La Montreal, Maine&Atlantic Railway était réputée pour «couper les cennes en deux», affirme un expert de l'industrie ferroviaire, qui y voit un lien direct avec l'utilisation d'équipages à une personne.

« Dans le milieu, on sait bien que cette entreprise est réputée pour couper les cennes en deux, affirme Claude Martel, président de l'Institut de recherche sur l'histoire des chemins de fer au Québec. Ce contrat de transport de pétrole était un peu sa dernière chance. L'entreprise était en difficulté financière, elle utilisait du vieux matériel, des locomotives de seconde main. »

À un journaliste de BDN, dans le Maine, l'entreprise, déficitaire, ne se cachait pas en 2011 d'avoir un urgent besoin de réduire ses coûts. Son président, Robert Grindrod, se félicitait alors d'avoir doté ses trains de commandes à distance. Pour une bonne partie du trajet, disait M. Grindrod. »Tout le travail est fait avec un seul gars à bord. [...] Cette réduction de moitié des équipages nous permet de réaliser des économies de 50% en salaires. »

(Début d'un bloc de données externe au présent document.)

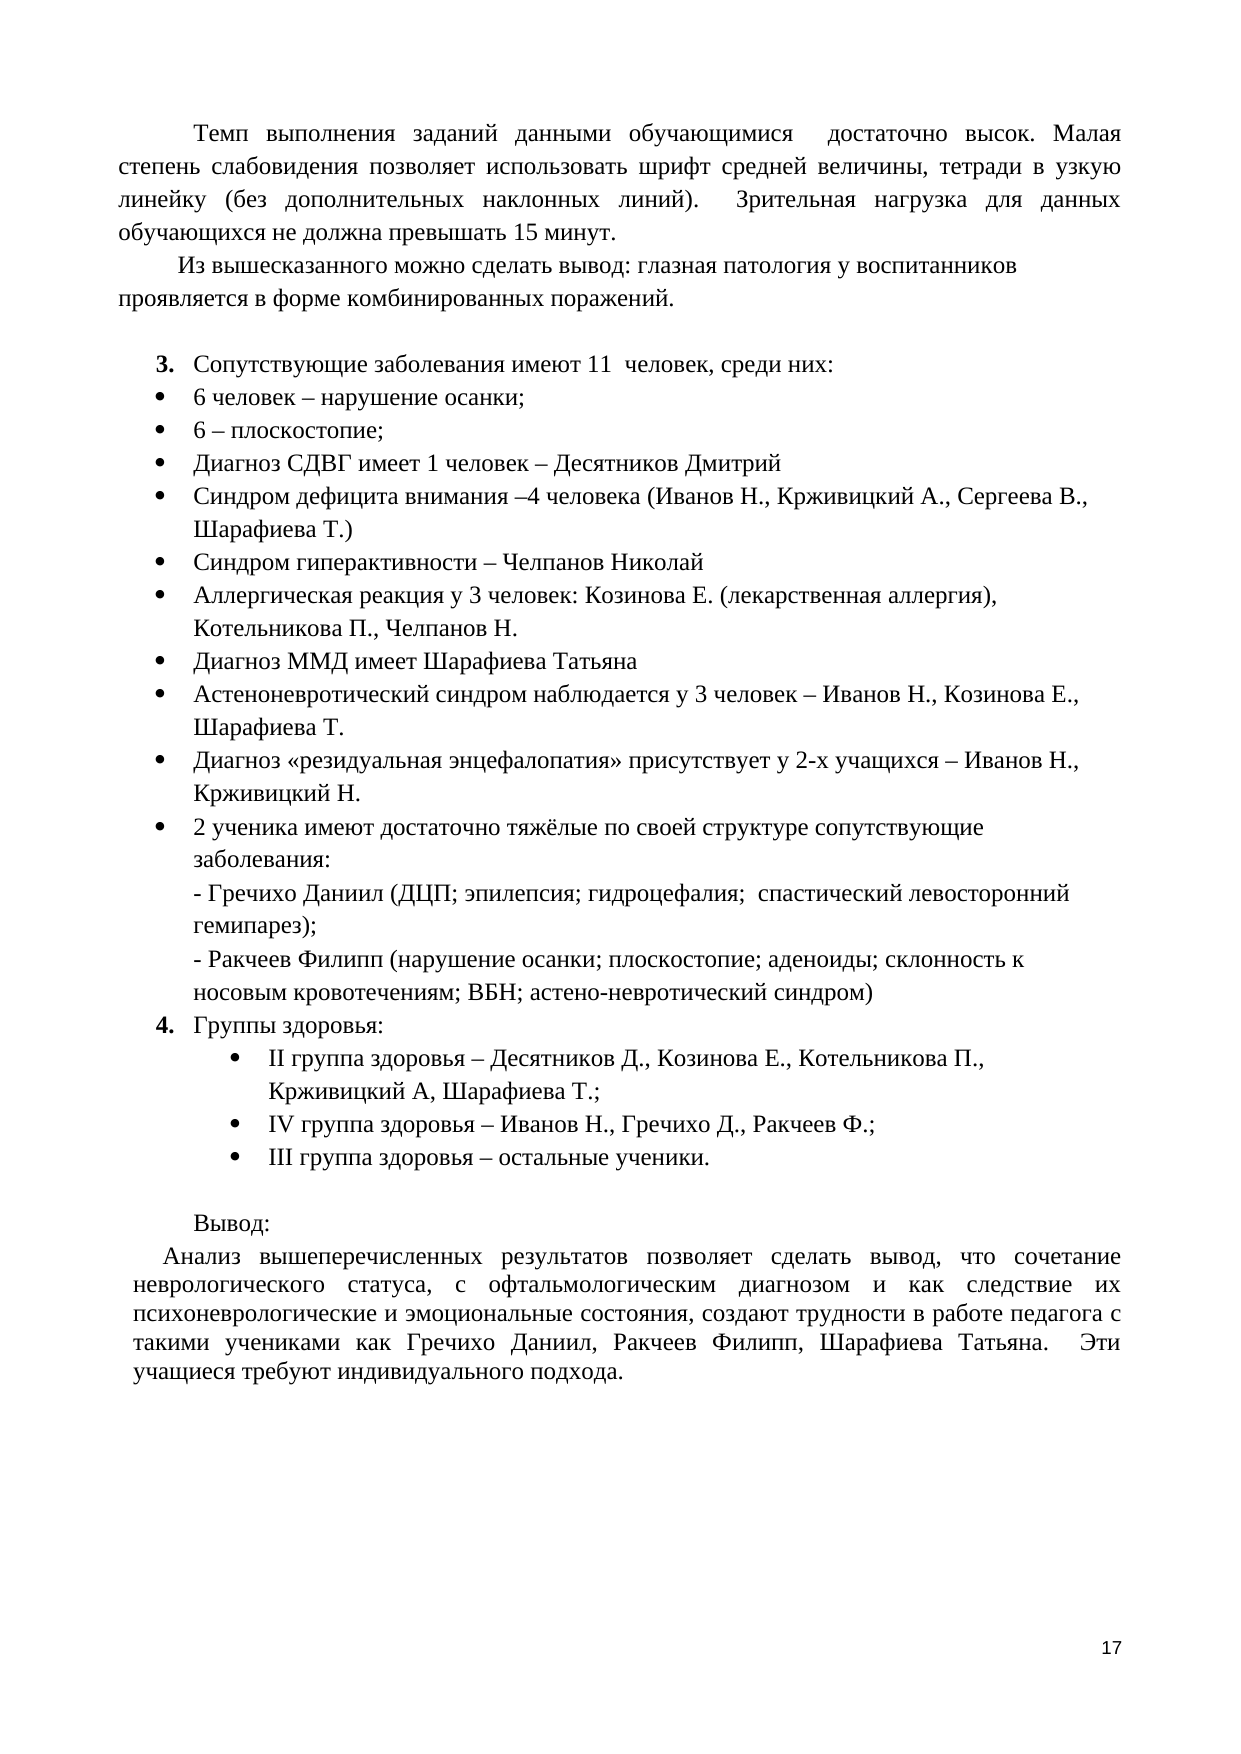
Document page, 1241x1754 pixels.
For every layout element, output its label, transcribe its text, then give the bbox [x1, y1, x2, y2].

list 6 – плоскостопие; [156, 415, 1122, 444]
list - Гречихо Даниил (ДЦП; эпилепсия; гидроцефалия; спастический левосторонний гемипарез); [193, 878, 1122, 939]
list Диагноз «резидуальная энцефалопатия» присутствует у 2-х учащихся – Иванов Н., Крживицкий Н. [156, 746, 1122, 807]
list Диагноз СДВГ имеет 1 человек – Десятников Дмитрий [156, 448, 1122, 477]
list Вывод: [193, 1208, 1122, 1237]
list Из вышесказанного можно сделать вывод: глазная патология у воспитанников проявляется в форме комбинированных поражений. [118, 250, 1122, 312]
list - Ракчеев Филипп (нарушение осанки; плоскостопие; аденоиды; склонность к носовым кровотечениям; ВБН; астено-невротический синдром) [193, 944, 1122, 1005]
list III группа здоровья – остальные ученики. [231, 1142, 1122, 1171]
list Синдром дефицита внимания –4 человека (Иванов Н., Крживицкий А., Сергеева В., Шарафиева Т.) [156, 481, 1122, 543]
list Темп выполнения заданий данными обучающимися достаточно высок. Малая степень слабовидения позволяет использовать шрифт средней величины, тетради в узкую линейку (без дополнительных наклонных линий). Зрительная нагрузка для данных обучающихся не должна превышать 15 минут. [118, 118, 1122, 246]
list II группа здоровья – Десятников Д., Козинова Е., Котельникова П., Крживицкий А, Шарафиева Т.; [231, 1043, 1122, 1104]
list Диагноз ММД имеет Шарафиева Татьяна [156, 646, 1122, 675]
list 6 человек – нарушение осанки; [156, 382, 1122, 411]
list Анализ вышеперечисленных результатов позволяет сделать вывод, что сочетание неврологического статуса, с офтальмологическим диагнозом и как следствие их психоневрологические и эмоциональные состояния, создают трудности в работе педагога с такими учениками как Гречихо Даниил, Ракчеев Филипп, Шарафиева Татьяна. Эти учащиеся требуют индивидуального подхода. [133, 1241, 1122, 1384]
list Астеноневротический синдром наблюдается у 3 человек – Иванов Н., Козинова Е., Шарафиева Т. [156, 679, 1122, 741]
list IV группа здоровья – Иванов Н., Гречихо Д., Ракчеев Ф.; [231, 1109, 1122, 1137]
list Группы здоровья: [156, 1010, 1122, 1038]
list Сопутствующие заболевания имеют 11 человек, среди них: [156, 349, 1122, 378]
list 2 ученика имеют достаточно тяжёлые по своей структуре сопутствующие заболевания: [156, 812, 1122, 873]
list Синдром гиперактивности – Челпанов Николай [156, 547, 1122, 576]
list Аллергическая реакция у 3 человек: Козинова Е. (лекарственная аллергия), Котельникова П., Челпанов Н. [156, 580, 1122, 642]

Un mécanicien de locomotive cité dans l'article disait que cette décision de confier des trains à une seule personne l'avait incité à remettre sa démission. Trop dangereux, disait-il.

Chose certaine, l'avancement des technologies a transformé la donne dans le transport ferroviaire, relève Pierre Bourbonnais, qui, jusqu'en mai, était directeur général du Comité sectoriel de main-d'oeuvre dans l'industrie ferroviaire au Québec. »Pendant longtemps, les trains ne comptaient souvent que 70 wagons. Aujourd'hui, les engins sont plus forts, les infrastructures, plus sécuritaires, et il n'est pas rare de voir des trains de 250 wagons. »

Surveillance des trains

Autre question d'importance: était-il normal que le train de la Montreal, Maine&Atlantic soit laissé sans surveillance?

Questionné sur le sujet, le ministre fédéral des Transports, Denis Lebel, a simplement affirmé que les règles le permettent. »C'est une pratique qui semble assez répandue dans l'industrie", a-t-il affirmé.

En tout cas, le plus important chemin de fer d'intérêt local présent au Québec, Genesee&Wyoming Canada, assure ne jamais laisser un train sur une voie principale sans surveillance. »Je ne veux pas porter de jugement, mais on ne travaille pas sur les mêmes paramètres, a déclaré le président de Genesee&Wyoming Canada, Mario Brault, dans une entrevue téléphonique avec La Presse. Ce n'est pas le même contexte, ce n'est pas la même géographie. »

Il a indiqué que l'entreprise ne faisait pas le même genre de changement d'équipage que la Montreal, Maine&Atlantic Railway Corporation et qu'elle ne laissait pas un train sur la voie principale sans surveillance.

Genesee&Wyoming Canada exploite notamment un tronçon de 450 km sur la rive nord du Saint-Laurent, entre Laval et Québec, et un tronçon de 150 km qui traverse l'Estrie, entre la frontière américaine et Richmond.

Les trains de Genesee&Wyoming transportent notamment du bois d'oeuvre, du grain, de l'aluminium, du papier, des automobiles, des tours d'éoliennes, du fertilisant, certains produits chimiques et du propane, mais pas de pétrole brut.

M. Brault a affirmé que l'entreprise révisait souvent ses mesures de sécurité et cherchait toujours à s'améliorer. «Je ne pense pas qu'on aura à prendre des mesures spéciales [à la suite de l'accident de Lac-Mégantic] parce que le genre de situation qui s'est produit là-bas ne se produit pas normalement sur nos lignes», a-t-il déclaré.